╭─ EXTRAIT DU TEXTE
Jésus nomme donc l’hystérie de l’époque, cette croyance qu’avec sa seule bonne volonté et son action entreprise au nom de Dieu, on part victorieux et l’on vainc. Effondrer des murailles avec la voix au lieu de béliers et de machines de guerre, ouvrir les eaux avec une parole et non avec des embarcations militaires dignes de ce nom, affronter des soldats familiers du champ de bataille avec des cantiques, des prières et des amulettes et non des lances, des glaives ou des cavaliers, voilà de quoi ne pas inquiéter le pouvoir romain d’occupation. Des éraflures sur le cuir de l’Empire…

Le nom de Jésus cristallise les énergies diffuses et disparates gâchées contre la mécanique impériale à cette époque. Il fournit le patronyme emblématique de tous les juifs qui refusent l’armée d’occupation romaine et disposent pour seule arme de leur bonne foi soutenue par la croyance que leur Dieu peut accomplir des miracles et les libérer du joug colonial. Mais si Dieu existait tant que ça et aimait son peuple, il le dispenserait d’avoir à subir la loi inique et empêcherait l’injustice. Pourquoi la tolérait-il avant d’en rendre possible la suppression ?
╰─
**DÉTAIL DE LA TÂCHE**. Reportez mot pour mot le passage de l'extrait sur Jésus et l'occupation romaine qui commence par « Le nom de Jésus » et se poursuit jusqu'à « la suppression ? ». Les entrées proviennent d'une autre source que l'extrait.
╭─ ENTRÉES FOURNIES
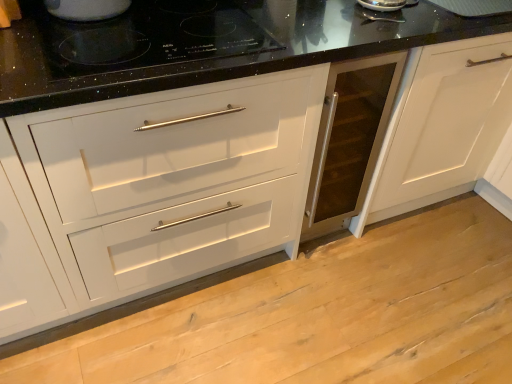
Where is `white glossy kettle at upper left`? This screenshot has width=512, height=384. white glossy kettle at upper left is located at coordinates (86, 9).

The height and width of the screenshot is (384, 512). What do you see at coordinates (86, 9) in the screenshot?
I see `white glossy kettle at upper left` at bounding box center [86, 9].

Image resolution: width=512 pixels, height=384 pixels. Describe the element at coordinates (149, 40) in the screenshot. I see `black glass cooktop at upper center` at that location.

Locate an element on the screen. This screenshot has height=384, width=512. black glass cooktop at upper center is located at coordinates (149, 40).

Where is `white glossy kettle at upper left`? This screenshot has height=384, width=512. white glossy kettle at upper left is located at coordinates (86, 9).

Visually, is black glass cooktop at upper center positioned to the left or to the right of white glossy kettle at upper left?

black glass cooktop at upper center is positioned on white glossy kettle at upper left's right side.

Who is more distant, black glass cooktop at upper center or white glossy kettle at upper left?

white glossy kettle at upper left is more distant.

Which point is more distant from viewer, [196,19] or [95,18]?

Point [196,19]

From the image's perspective, which is below, black glass cooktop at upper center or white glossy kettle at upper left?

black glass cooktop at upper center is shown below in the image.

Based on the photo, from a real-world perspective, between black glass cooktop at upper center and white glossy kettle at upper left, who is vertically lower?

black glass cooktop at upper center, from a real-world perspective.

Consider the image. Is black glass cooktop at upper center thinner than white glossy kettle at upper left?

No.

Considering the relative sizes of black glass cooktop at upper center and white glossy kettle at upper left in the image provided, is black glass cooktop at upper center shorter than white glossy kettle at upper left?

Yes, black glass cooktop at upper center is shorter than white glossy kettle at upper left.

Who is smaller, black glass cooktop at upper center or white glossy kettle at upper left?

With smaller size is white glossy kettle at upper left.

Is black glass cooktop at upper center situated inside white glossy kettle at upper left or outside?

black glass cooktop at upper center cannot be found inside white glossy kettle at upper left.

Is black glass cooktop at upper center next to white glossy kettle at upper left and touching it?

No, black glass cooktop at upper center is not touching white glossy kettle at upper left.

Does black glass cooktop at upper center turn towards white glossy kettle at upper left?

No.

How different are the orientations of black glass cooktop at upper center and white glossy kettle at upper left in degrees?

0.502 degrees separate the facing orientations of black glass cooktop at upper center and white glossy kettle at upper left.

How far apart are black glass cooktop at upper center and white glossy kettle at upper left?

black glass cooktop at upper center and white glossy kettle at upper left are 8.62 inches apart from each other.

Identify the location of appliance behind the black glass cooktop at upper center. (86, 9).

Would you say white glossy kettle at upper left is to the left or to the right of black glass cooktop at upper center in the picture?

From the image, it's evident that white glossy kettle at upper left is to the left of black glass cooktop at upper center.

Considering the positions of objects white glossy kettle at upper left and black glass cooktop at upper center in the image provided, who is behind, white glossy kettle at upper left or black glass cooktop at upper center?

white glossy kettle at upper left is behind.

Considering the positions of points (85, 5) and (225, 10), is point (85, 5) farther from camera compared to point (225, 10)?

No, (85, 5) is in front of (225, 10).

From the image's perspective, is white glossy kettle at upper left located above black glass cooktop at upper center?

Yes, from the image's perspective, white glossy kettle at upper left is over black glass cooktop at upper center.

From a real-world perspective, is white glossy kettle at upper left on black glass cooktop at upper center?

Indeed, from a real-world perspective, white glossy kettle at upper left stands above black glass cooktop at upper center.

Which of these two, white glossy kettle at upper left or black glass cooktop at upper center, is wider?

black glass cooktop at upper center.

Between white glossy kettle at upper left and black glass cooktop at upper center, which one has less height?

Answer: black glass cooktop at upper center.

In the scene shown: Who is bigger, white glossy kettle at upper left or black glass cooktop at upper center?

Bigger between the two is black glass cooktop at upper center.

Which is correct: white glossy kettle at upper left is inside black glass cooktop at upper center, or outside of it?

white glossy kettle at upper left is spatially situated outside black glass cooktop at upper center.

Is there a large distance between white glossy kettle at upper left and black glass cooktop at upper center?

No, white glossy kettle at upper left is in close proximity to black glass cooktop at upper center.

Is white glossy kettle at upper left positioned with its back to black glass cooktop at upper center?

No, black glass cooktop at upper center is not at the back of white glossy kettle at upper left.

Can you tell me how much white glossy kettle at upper left and black glass cooktop at upper center differ in facing direction?

There is a 0.502-degree angle between the facing directions of white glossy kettle at upper left and black glass cooktop at upper center.

How much distance is there between white glossy kettle at upper left and black glass cooktop at upper center?

white glossy kettle at upper left and black glass cooktop at upper center are 21.91 centimeters apart from each other.

The width and height of the screenshot is (512, 384). What are the coordinates of `appliance above the black glass cooktop at upper center (from a real-world perspective)` in the screenshot? It's located at pyautogui.click(x=86, y=9).

Find the location of `appliance lying behind the black glass cooktop at upper center`. appliance lying behind the black glass cooktop at upper center is located at coordinates (86, 9).

Identify the location of gas stove to the right of white glossy kettle at upper left. The image size is (512, 384). (149, 40).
╰─
**EXERCICE CORRIGÉ**.
Le nom de Jésus cristallise les énergies diffuses et disparates gâchées contre la mécanique impériale à cette époque. Il fournit le patronyme emblématique de tous les juifs qui refusent l’armée d’occupation romaine et disposent pour seule arme de leur bonne foi soutenue par la croyance que leur Dieu peut accomplir des miracles et les libérer du joug colonial. Mais si Dieu existait tant que ça et aimait son peuple, il le dispenserait d’avoir à subir la loi inique et empêcherait l’injustice. Pourquoi la tolérait-il avant d’en rendre possible la suppression ?